St Thomas Aquinas says that truth is found in resistance to a contradiction – so here’s a contradiction for you to resist…
A Bishop knocks on your door and demands to have sex with your young daughter. Are you obliged to be ‘obedient’ to his request? No? That’s because you know he has no authority to demand such a thing. “the college or body of bishops has no authority unless it is understood together with the Roman Pontiff, the successor of Peter as its head” (Lumen Gentium)
Next he knocks on your neighbours door and your neighbour thinks he has to do everything a Bishop says… do you help your neighbour by stepping in and telling him not to obey the Bishop on this point?
Would that be leading crewmen against their officers? or would it be protecting your brother against abuse of authority?
The sex example is extreme, but it makes it clear that saying no to Bishops is sometimes an option. Telling other Catholics that they are allowed, indeed sometimes compelled to say no to Bishops is sometimes an option. It is sometimes a duty.

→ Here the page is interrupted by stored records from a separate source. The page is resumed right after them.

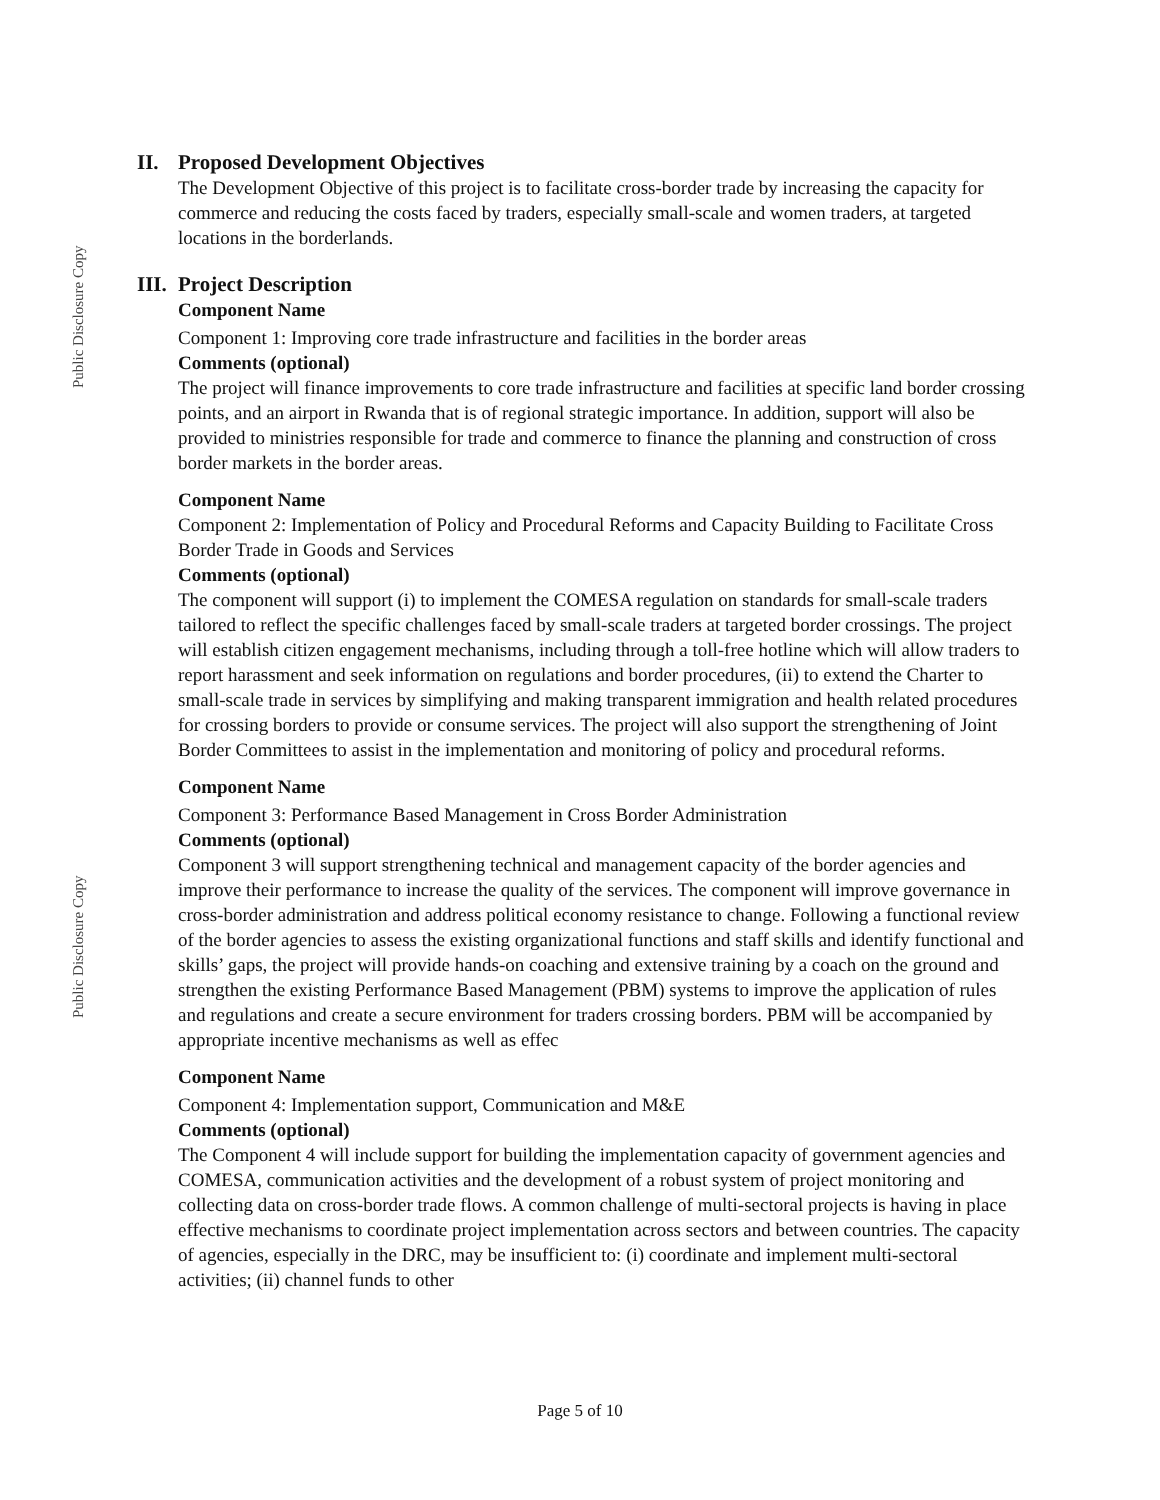Public Disclosure Copy
Public Disclosure Copy
II. Proposed Development Objectives
The Development Objective of this project is to facilitate cross-border trade by increasing the capacity for commerce and reducing the costs faced by traders, especially small-scale and women traders, at targeted locations in the borderlands.
III. Project Description
Component Name
Component 1: Improving core trade infrastructure and facilities in the border areas
Comments (optional)
The project will finance improvements to core trade infrastructure and facilities at specific land border crossing points, and an airport in Rwanda that is of regional strategic importance. In addition, support will also be provided to ministries responsible for trade and commerce to finance the planning and construction of cross border markets in the border areas.
Component Name
Component 2: Implementation of Policy and Procedural Reforms and Capacity Building to Facilitate Cross Border Trade in Goods and Services
Comments (optional)
The component will support (i) to implement the COMESA regulation on standards for small-scale traders tailored to reflect the specific challenges faced by small-scale traders at targeted border crossings. The project will establish citizen engagement mechanisms, including through a toll-free hotline which will allow traders to report harassment and seek information on regulations and border procedures, (ii) to extend the Charter to small-scale trade in services by simplifying and making transparent immigration and health related procedures for crossing borders to provide or consume services. The project will also support the strengthening of Joint Border Committees to assist in the implementation and monitoring of policy and procedural reforms.
Component Name
Component 3: Performance Based Management in Cross Border Administration
Comments (optional)
Component 3 will support strengthening technical and management capacity of the border agencies and improve their performance to increase the quality of the services. The component will improve governance in cross-border administration and address political economy resistance to change. Following a functional review of the border agencies to assess the existing organizational functions and staff skills and identify functional and skills’ gaps, the project will provide hands-on coaching and extensive training by a coach on the ground and strengthen the existing Performance Based Management (PBM) systems to improve the application of rules and regulations and create a secure environment for traders crossing borders. PBM will be accompanied by appropriate incentive mechanisms as well as effec
Component Name
Component 4: Implementation support, Communication and M&E
Comments (optional)
The Component 4 will include support for building the implementation capacity of government agencies and COMESA, communication activities and the development of a robust system of project monitoring and collecting data on cross-border trade flows. A common challenge of multi-sectoral projects is having in place effective mechanisms to coordinate project implementation across sectors and between countries. The capacity of agencies, especially in the DRC, may be insufficient to: (i) coordinate and implement multi-sectoral activities; (ii) channel funds to other
Page 5 of 10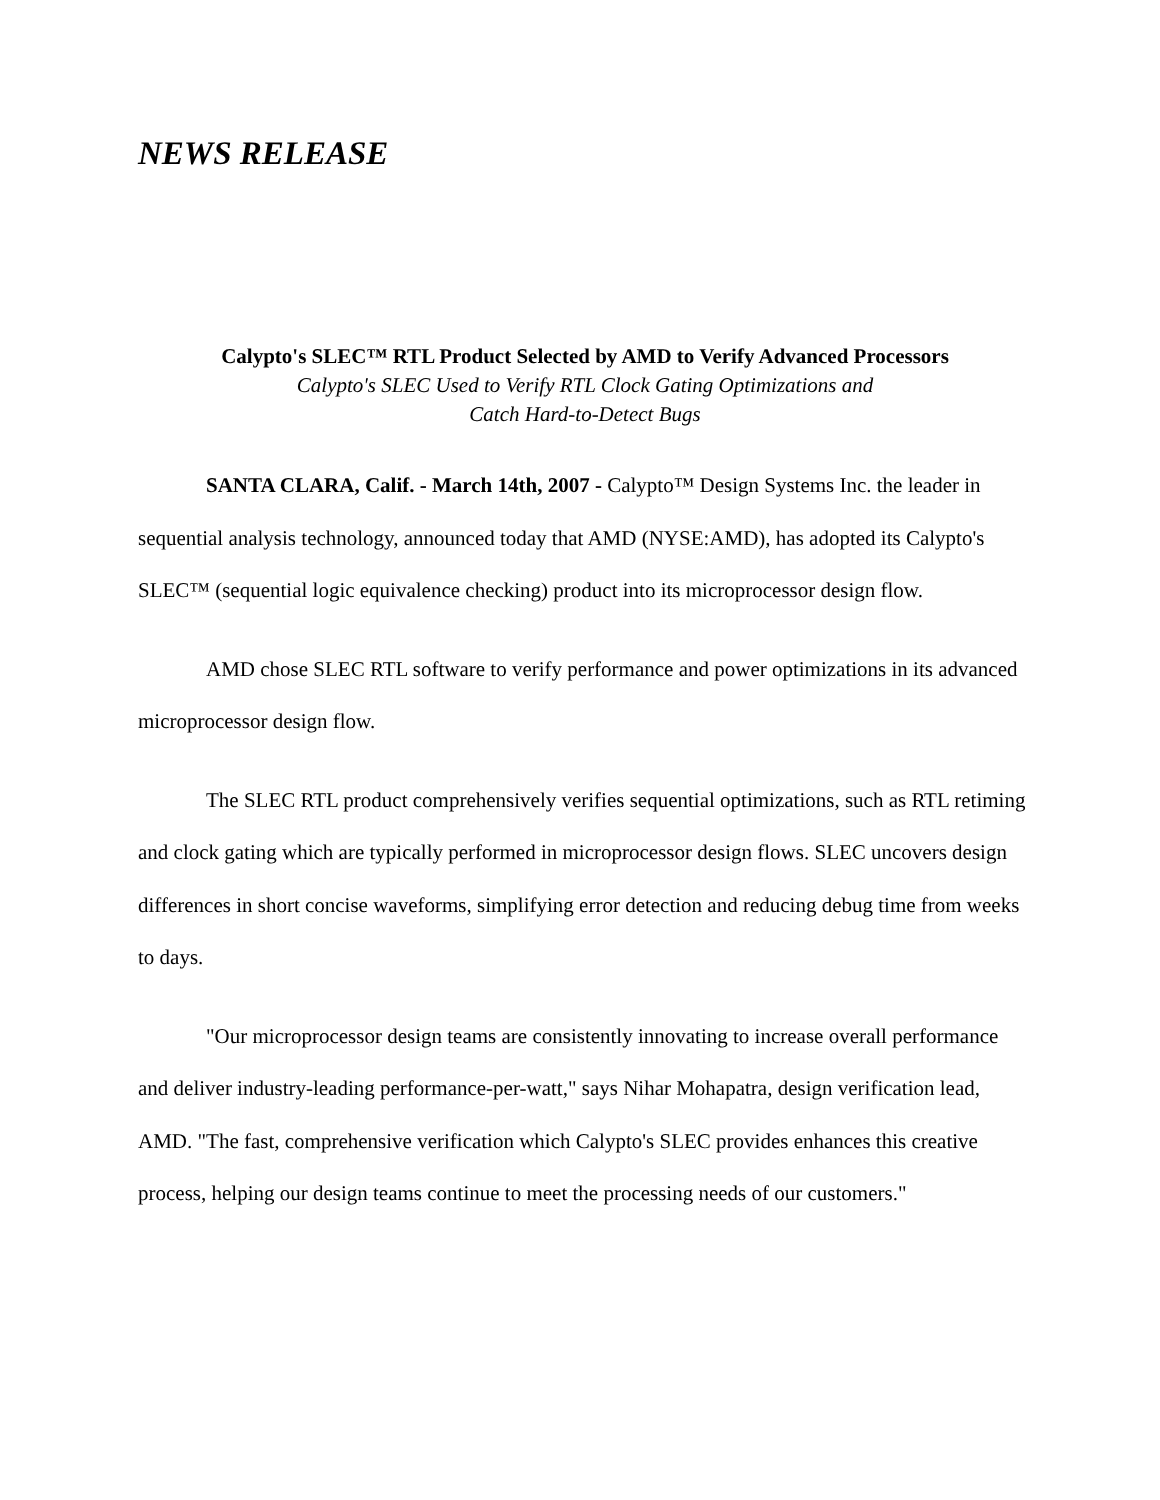NEWS RELEASE
Calypto's SLEC™ RTL Product Selected by AMD to Verify Advanced Processors
Calypto's SLEC Used to Verify RTL Clock Gating Optimizations and
Catch Hard-to-Detect Bugs
SANTA CLARA, Calif. - March 14th, 2007 - Calypto™ Design Systems Inc. the leader in sequential analysis technology, announced today that AMD (NYSE:AMD), has adopted its Calypto's SLEC™ (sequential logic equivalence checking) product into its microprocessor design flow.
AMD chose SLEC RTL software to verify performance and power optimizations in its advanced microprocessor design flow.
The SLEC RTL product comprehensively verifies sequential optimizations, such as RTL retiming and clock gating which are typically performed in microprocessor design flows. SLEC uncovers design differences in short concise waveforms, simplifying error detection and reducing debug time from weeks to days.
"Our microprocessor design teams are consistently innovating to increase overall performance and deliver industry-leading performance-per-watt," says Nihar Mohapatra, design verification lead, AMD. "The fast, comprehensive verification which Calypto's SLEC provides enhances this creative process, helping our design teams continue to meet the processing needs of our customers."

Aquinas says… “There being an imminent danger for the Faith, prelates must be questioned, even publicly, by their subjects.” (Summa Theologica)
Bingo, says I.
Whilst the example is extreme, it is perfectly adequate to explain the situation. Either the bishops are wrong, or they aren’t. If they aren’t, then one must recognise that they are right and act accordingly. If they are, then one must recognise that they are wrong, and act accordingly.
The day I die, I prefer to be asked why I decided a mutiny against a very bad captain, than why I decided to shut up and give a hand to send the ship to – almost – shipwreck.
God knows, seldom has the Church had so many bad bishops. In past times of corruption and licence, their failings were still private; but in these disgraceful post-V II, still Bugnini-laden times, the “bad bishop problem” is the insisted, publicly proclaimed, shamelessly pursued sabotage of everything that is sacred and soundly Catholic.
More or less willingly – I’d say: always willingly, though probably with a varying degree of malice – these bishops are enemies of the Truth, and enemies of the Church whose work they willingly and publicly sabotage. On whose side will we be, the Church’s or the Bishops’?
I do hope that Ttony will see the validity of the argument, and will soon be blogging again. One can be more or less controversial, or decide to soften his tones a bit after all; but to stop altogether, isn’t it a bit extreme? The matter as I see it is that Truth can’t be compromised for the sake of obedience to error, and to those who propagate and protect it. Where a bishop’s obedience to the Church ends, there ends my obedience to said bishop. Wolves will not have my support because they are clothed as sheep; and be their clothes so purple, or even red.
The Bishop’s good sheep; but God’s first.